Consider another sequence $\{\theta_1, \theta_2, \theta_3...\}$ such that $a_n = \tan{\theta_n}$, and $0 \leq \theta_n < 180$.

The given recurrence becomes

\begin{align*} a_{n + 2} & = \frac {a_n + a_{n + 1}}{1 - a_na_{n + 1}} \\ \tan{\theta_{n + 2}} & = \frac {\tan{\theta_n} + \tan{\theta_{n + 1}}}{1 - \tan{\theta_n}\tan{\theta_{n + 1}}} \\ \tan{\theta_{n + 2}} & = \tan(\theta_{n + 1} + \theta_n) \end{align*}

It follows that $\theta_{n + 2} \equiv \theta_{n + 1} + \theta_{n} \pmod{180}$. Since $\theta_1 = 45, \theta_2 = 30$, all terms in the sequence $\{\theta_1, \theta_2, \theta_3...\}$ will be a multiple of $15$.

Now consider another sequence $\{b_1, b_2, b_3...\}$ such that $b_n = \theta_n/15$, and $0 \leq b_n < 12$. The sequence $b_n$ satisfies $b_1 = 3, b_2 = 2, b_{n + 2} \equiv b_{n + 1} + b_n \pmod{12}$.

As the number of possible consecutive two terms is finite, we know that the sequence $b_n$ is periodic. Write out the first few terms of the sequence until it starts to repeat.

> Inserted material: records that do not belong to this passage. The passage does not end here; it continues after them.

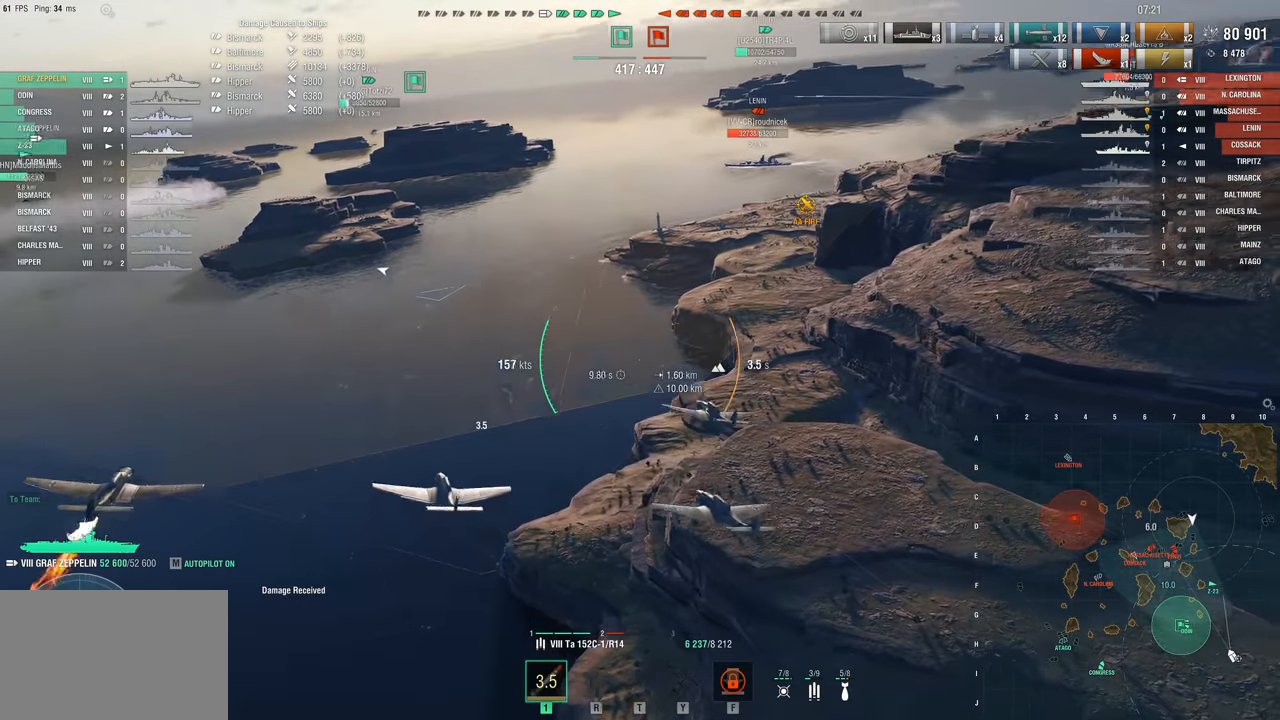
{"keys": ["w"], "mouse": [], "events": [[17, "w", "down"]]}
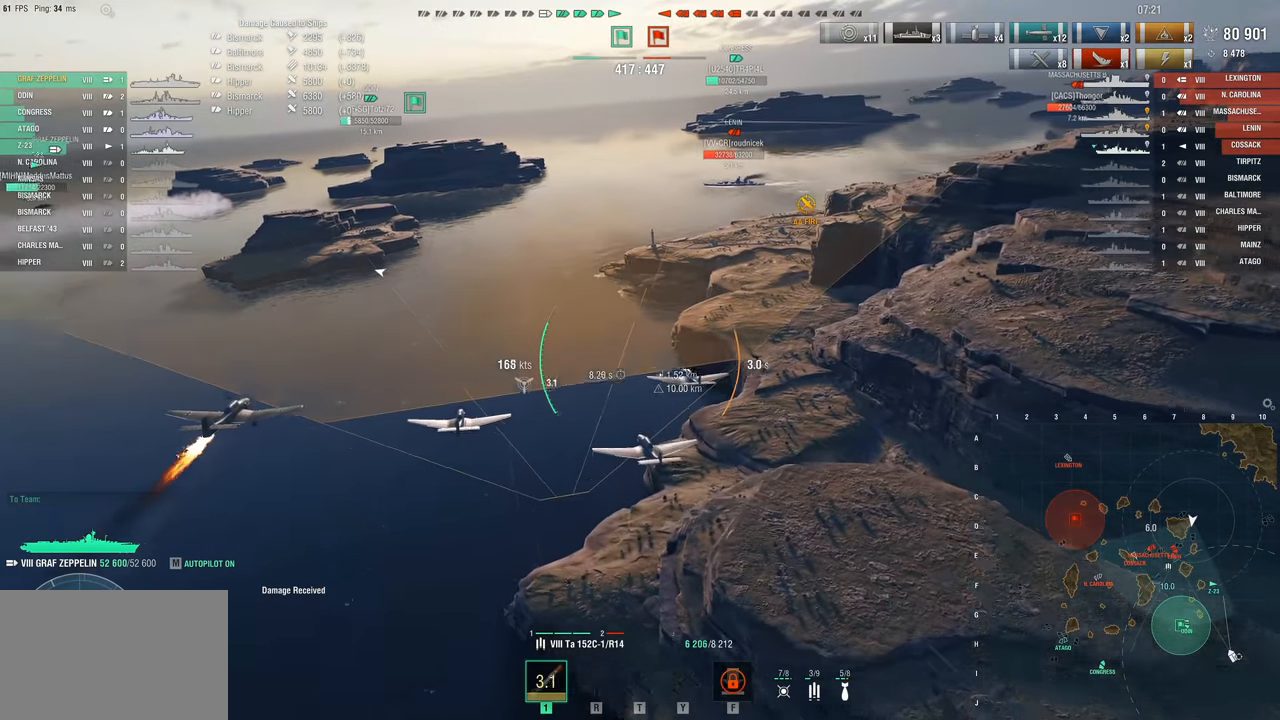
{"keys": ["w"], "mouse": [], "events": []}
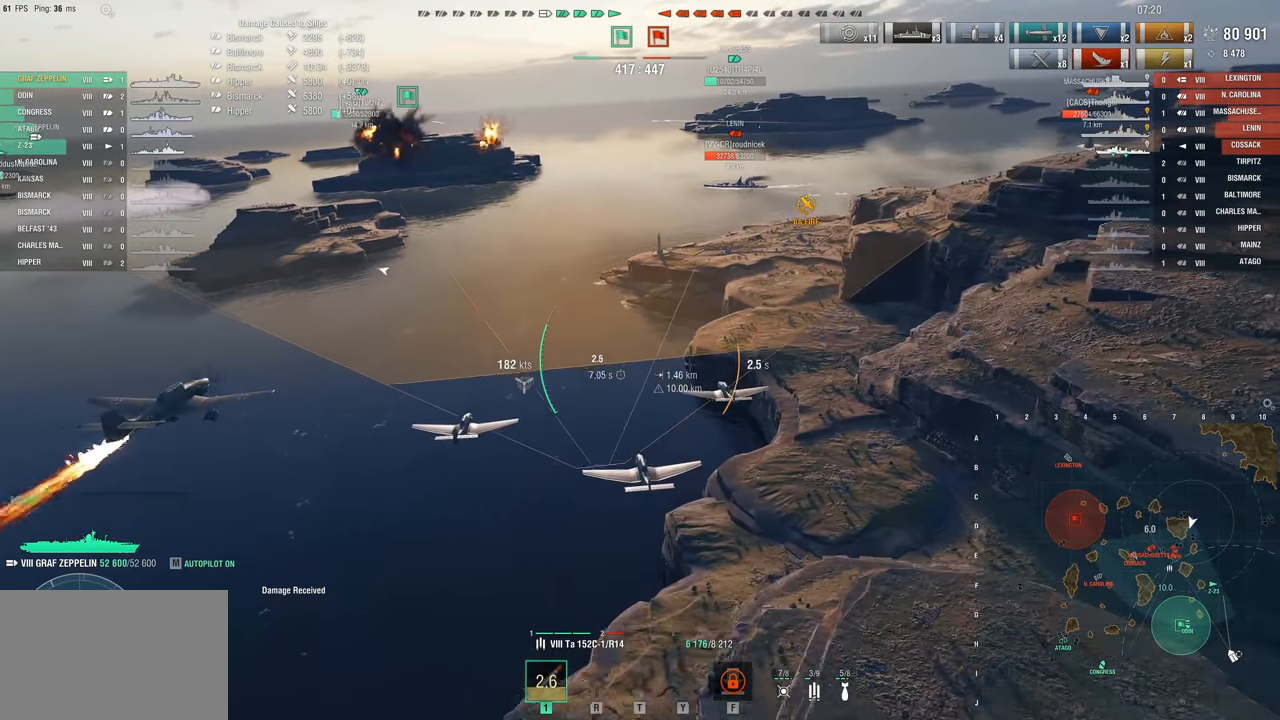
{"keys": ["w"], "mouse": [], "events": []}
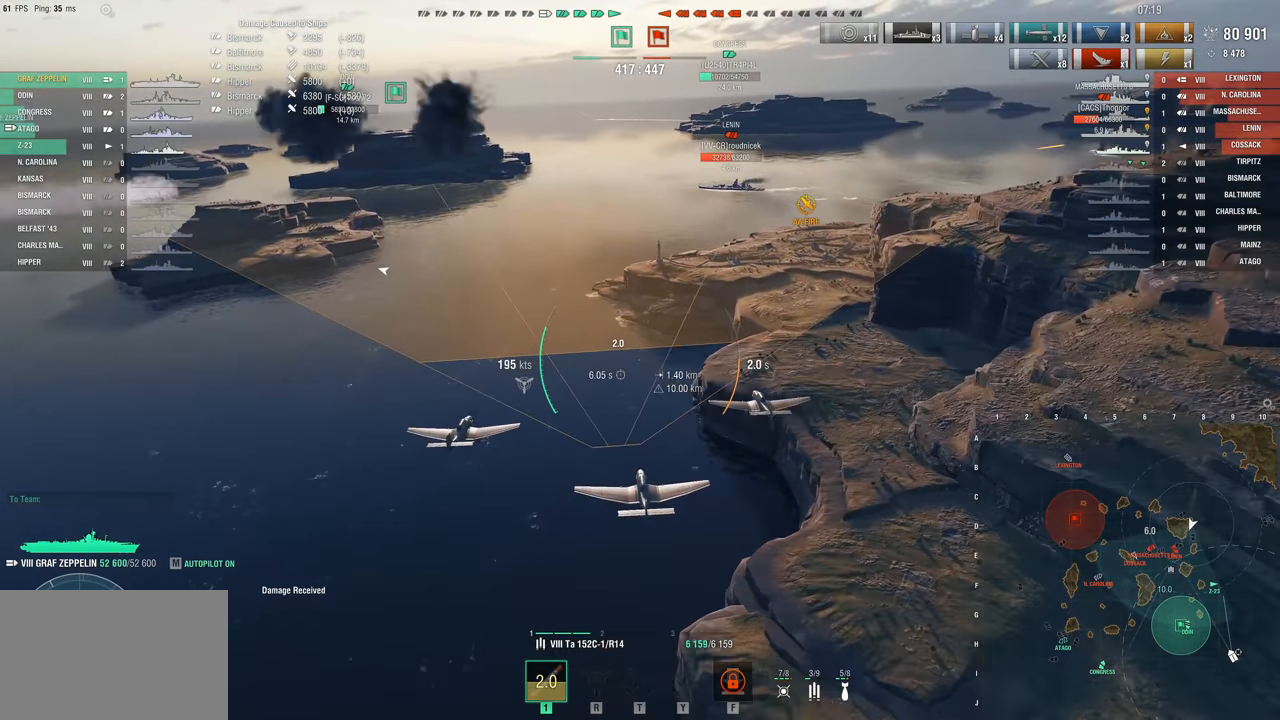
{"keys": ["w"], "mouse": [], "events": []}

$\{b_n\} = \{3,2,5,7,0,7,7,2,9,11,8,7,3,10,1,11,0,11,11,10,9,7,4,11,3,2,5,7,...\}$

Note that $b_{25} = b_1 = 3$ and $b_{26} = b_2 = 2$. Thus $\{b_n\}$ has a period of $24$: $b_{n + 24} = b_n$.

It follows that $b_{2009} = b_{17} = 0$ and $\theta_{2009} = 15 b_{2009} = 0$. Thus $a_{2009} = \tan{\theta_{2009}} = \tan{0} = 0.$

Our answer is $|a_{2009}| = \boxed{\textbf{(A)}\ 0}$.

Solution 2

(This is for the brute force users; kudos to the very intuitive solution above)

First we interpret the formula:

"The next term in the sequence is equivalent to the sum of the previous two divided by 1 minus their product"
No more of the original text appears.